The New Zealand Maternity Clinical Indicators yearly report released today by the Ministry of Health demonstrates that women in Waikato are receiving good maternity care and Waikato is doing well against the national average for all district health boards (DHBs).
This report is based on 2012 information collated and analysed by the Ministry of Health comparing the birth outcomes of first time mothers across all DHBs. First time mothers are regarded as the fittest and healthiest women giving birth and can expect to have similar clinical outcomes, and so comparisons among DHBs is possible.
Dr Tony Stock, Waikato DHB’s new clinical unit leader for Obstetrics and Gynaecology says that the Maternity Clinical Indicators for 2012 look impressive and are largely a reflection of good midwifery care. “There are a couple of areas where we may look at practice, but these probably relate more to patient mix and medical intervention.”
Clinical midwifery director Corli Roodt says since 2012 the Waikato DHB’s Maternity Quality and Safety Programme has introduced a large number of improvement projects in Waikato maternity services.
“These changes are having a very positive impact on our services and should result in even more improvements in the data of future reports.”

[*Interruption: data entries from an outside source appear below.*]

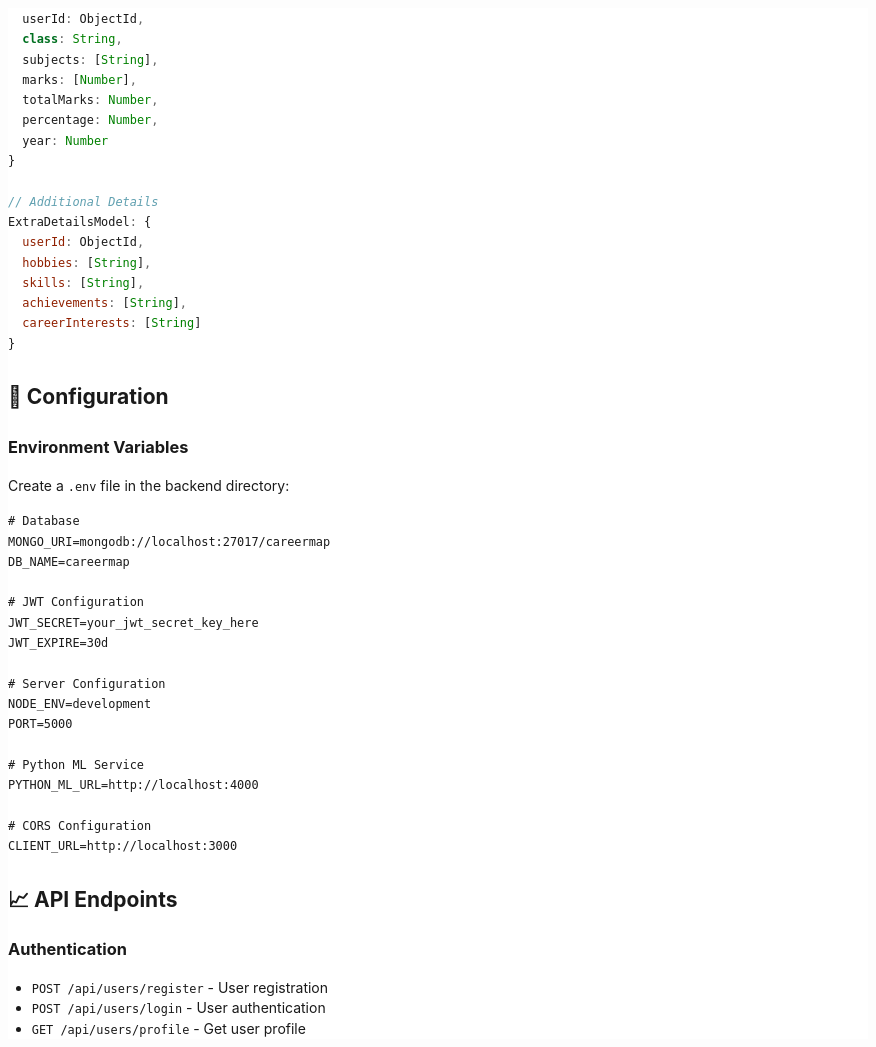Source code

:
 ```javascript
  userId: ObjectId,
  class: String,
  subjects: [String],
  marks: [Number],
  totalMarks: Number,
  percentage: Number,
  year: Number
}

// Additional Details
ExtraDetailsModel: {
  userId: ObjectId,
  hobbies: [String],
  skills: [String],
  achievements: [String],
  careerInterests: [String]
}
```

## 🔧 Configuration

### **Environment Variables**
Create a `.env` file in the backend directory:

```env
# Database
MONGO_URI=mongodb://localhost:27017/careermap
DB_NAME=careermap

# JWT Configuration
JWT_SECRET=your_jwt_secret_key_here
JWT_EXPIRE=30d

# Server Configuration
NODE_ENV=development
PORT=5000

# Python ML Service
PYTHON_ML_URL=http://localhost:4000

# CORS Configuration
CLIENT_URL=http://localhost:3000
```

## 📈 API Endpoints

### **Authentication**
- `POST /api/users/register` - User registration
- `POST /api/users/login` - User authentication
- `GET /api/users/profile` - Get user profile
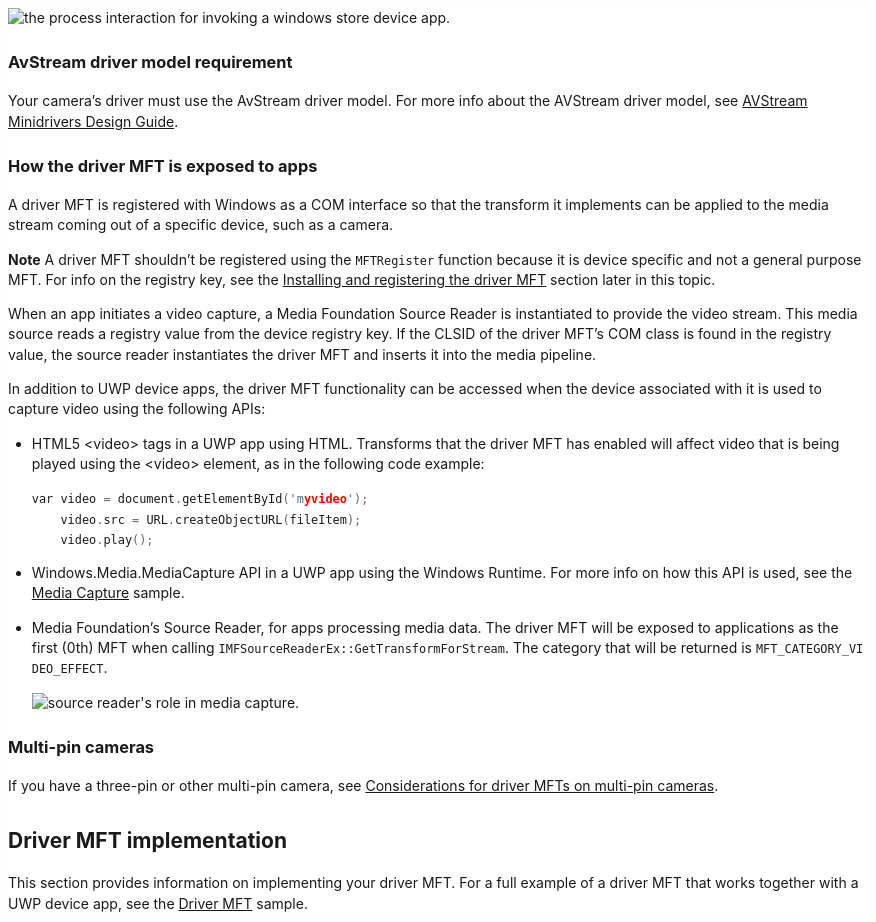![the process interaction for invoking a windows store device app.](images/372798-cameradrivermft-internals.png)

### AvStream driver model requirement

Your camera’s driver must use the AvStream driver model. For more info about the AVStream driver model, see [AVStream Minidrivers Design Guide](http://go.microsoft.com/fwlink/p/?LinkID=228585).

### How the driver MFT is exposed to apps

A driver MFT is registered with Windows as a COM interface so that the transform it implements can be applied to the media stream coming out of a specific device, such as a camera.

**Note**  A driver MFT shouldn’t be registered using the `MFTRegister` function because it is device specific and not a general purpose MFT. For info on the registry key, see the [Installing and registering the driver MFT](#installing) section later in this topic.

When an app initiates a video capture, a Media Foundation Source Reader is instantiated to provide the video stream. This media source reads a registry value from the device registry key. If the CLSID of the driver MFT’s COM class is found in the registry value, the source reader instantiates the driver MFT and inserts it into the media pipeline.

In addition to UWP device apps, the driver MFT functionality can be accessed when the device associated with it is used to capture video using the following APIs:

- HTML5 &lt;video&gt; tags in a UWP app using HTML. Transforms that the driver MFT has enabled will affect video that is being played using the &lt;video&gt; element, as in the following code example:

    ```cpp
    var video = document.getElementById('myvideo');
        video.src = URL.createObjectURL(fileItem);
        video.play();
    ```

- Windows.Media.MediaCapture API in a UWP app using the Windows Runtime. For more info on how this API is used, see the [Media Capture](http://go.microsoft.com/fwlink/p/?LinkId=243997) sample.

- Media Foundation’s Source Reader, for apps processing media data. The driver MFT will be exposed to applications as the first (0th) MFT when calling `IMFSourceReaderEx::GetTransformForStream`. The category that will be returned is `MFT_CATEGORY_VIDEO_EFFECT`.

    ![source reader's role in media capture.](images/372842-cameracaptureengine.png)

### Multi-pin cameras

If you have a three-pin or other multi-pin camera, see [Considerations for driver MFTs on multi-pin cameras](driver-mfts-on-multi-pin-cameras.md).

## Driver MFT implementation

This section provides information on implementing your driver MFT. For a full example of a driver MFT that works together with a UWP device app, see the [Driver MFT](http://go.microsoft.com/fwlink/p/?LinkID=251566) sample.

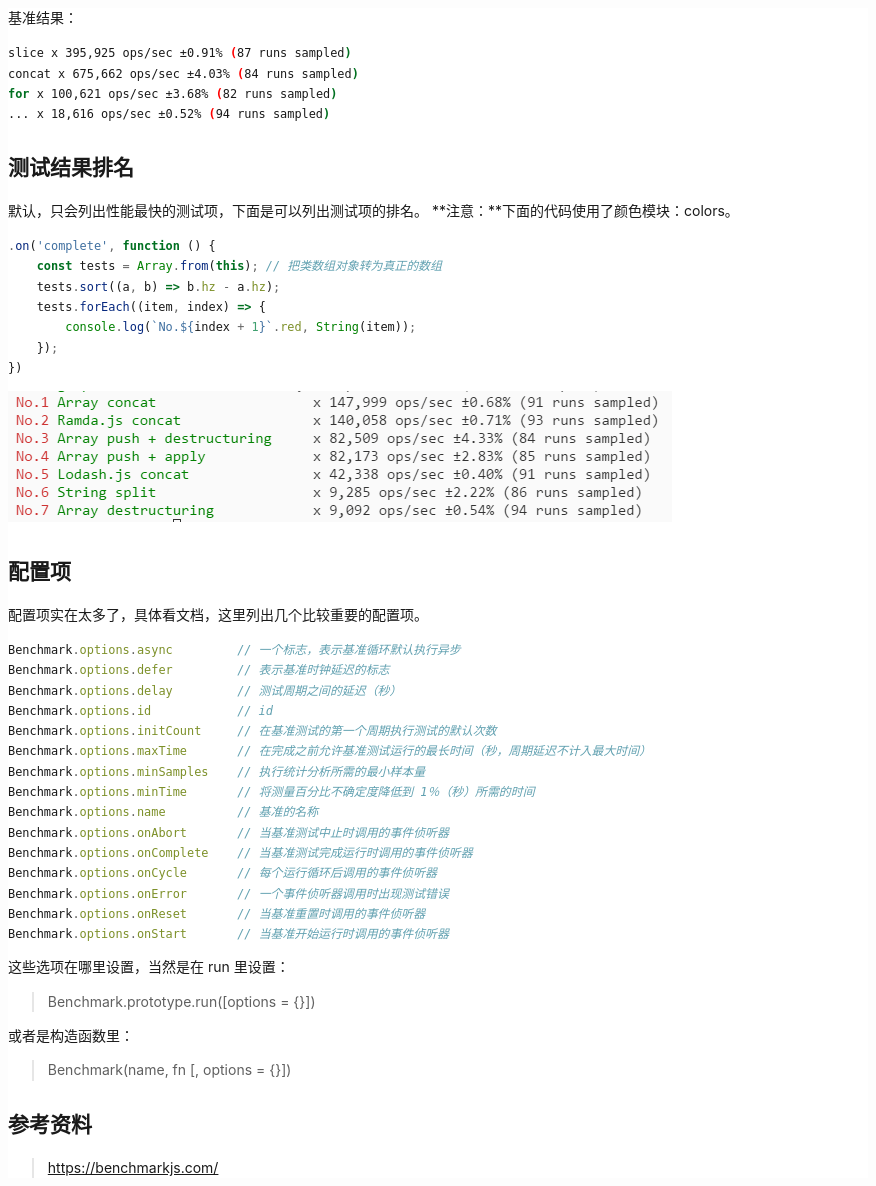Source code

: 基准结果：

```bash
slice x 395,925 ops/sec ±0.91% (87 runs sampled)
concat x 675,662 ops/sec ±4.03% (84 runs sampled)
for x 100,621 ops/sec ±3.68% (82 runs sampled)
... x 18,616 ops/sec ±0.52% (94 runs sampled)
```

## 测试结果排名
默认，只会列出性能最快的测试项，下面是可以列出测试项的排名。
**注意：**下面的代码使用了颜色模块：colors。

```js
.on('complete', function () {
    const tests = Array.from(this); // 把类数组对象转为真正的数组
    tests.sort((a, b) => b.hz - a.hz);
    tests.forEach((item, index) => {
        console.log(`No.${index + 1}`.red, String(item));
    });
})
```

![](../../../resource/20170928155213.png)

## 配置项
配置项实在太多了，具体看文档，这里列出几个比较重要的配置项。

```js
Benchmark.options.async         // 一个标志，表示基准循环默认执行异步
Benchmark.options.defer         // 表示基准时钟延迟的标志
Benchmark.options.delay         // 测试周期之间的延迟（秒）
Benchmark.options.id            // id
Benchmark.options.initCount     // 在基准测试的第一个周期执行测试的默认次数
Benchmark.options.maxTime       // 在完成之前允许基准测试运行的最长时间（秒，周期延迟不计入最大时间）
Benchmark.options.minSamples    // 执行统计分析所需的最小样本量
Benchmark.options.minTime       // 将测量百分比不确定度降低到 1％（秒）所需的时间
Benchmark.options.name          // 基准的名称
Benchmark.options.onAbort       // 当基准测试中止时调用的事件侦听器
Benchmark.options.onComplete    // 当基准测试完成运行时调用的事件侦听器
Benchmark.options.onCycle       // 每个运行循环后调用的事件侦听器
Benchmark.options.onError       // 一个事件侦听器调用时出现测试错误
Benchmark.options.onReset       // 当基准重置时调用的事件侦听器
Benchmark.options.onStart       // 当基准开始运行时调用的事件侦听器
```

这些选项在哪里设置，当然是在 run 里设置：

> Benchmark.prototype.run([options = {}])

或者是构造函数里：

> Benchmark(name, fn [, options = {}])

## 参考资料
> https://benchmarkjs.com/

The latest report shows that in the cohort group 74 percent of Waikato women have an uncomplicated birth compared with the 68.6 percent average rate in New Zealand. Waikato DHBs caesarean section rate is 10.6 percent, which is considerably lower than the nation rate of 15.8 percent. A significantly higher number of women sustain less perineal trauma with 46.9 percent having an intact lower genital tract compared with only 28 percent nationally.
The Waikato DHB data includes women giving birth in hospital and in primary birthing units. Waikato has the largest number of births outside of a secondary care hospital.
“Waikato DHB covers a sizeable geographical area and we are fortunate to have a wide range of primary birthing facilities where normal uncomplicated births can occur closer to the woman’s home and in the best environment for their needs,” Corli Roodt says.
“On the other hand, Waikato Hospital is here for women who have more complex needs who may require more medical intervention. We have excellent secondary/tertiary care services to cater for that.”
The report’s data on a facility basis reflects this when comparing Waikato Hospital facility data with other secondary care hospitals in other DHBs whose data is drawn from both primary uncomplicated deliveries and women who go on to have complications.
The latest report adds three new indicators: Early registration with a midwife, Eclampsia and Maternal Tobacco Use.
Waikato’s rate of registration with a midwife in the first 12 weeks of pregnancy is higher than the national average, however nearly 33% of women are still registering later.
Corli Roodt says “The sooner the better” is always the key message.
“The most proactive things a woman can do to ensure a healthy pregnancy is register with a midwife early in pregnancy before twelve weeks. This will help identify risk factors, gather information and help to improve outcomes.”
Waikato has a high rate of maternal smoking and this is reflected in the relatively high rate of preterm births as smoking is one of the key causal factors.
“We are working very hard to identify all women who smoke in pregnancy and offer nicotine replacement therapy and referral to stop smoking services. We want to give these women and their babies the best chance for a healthy future,” she says.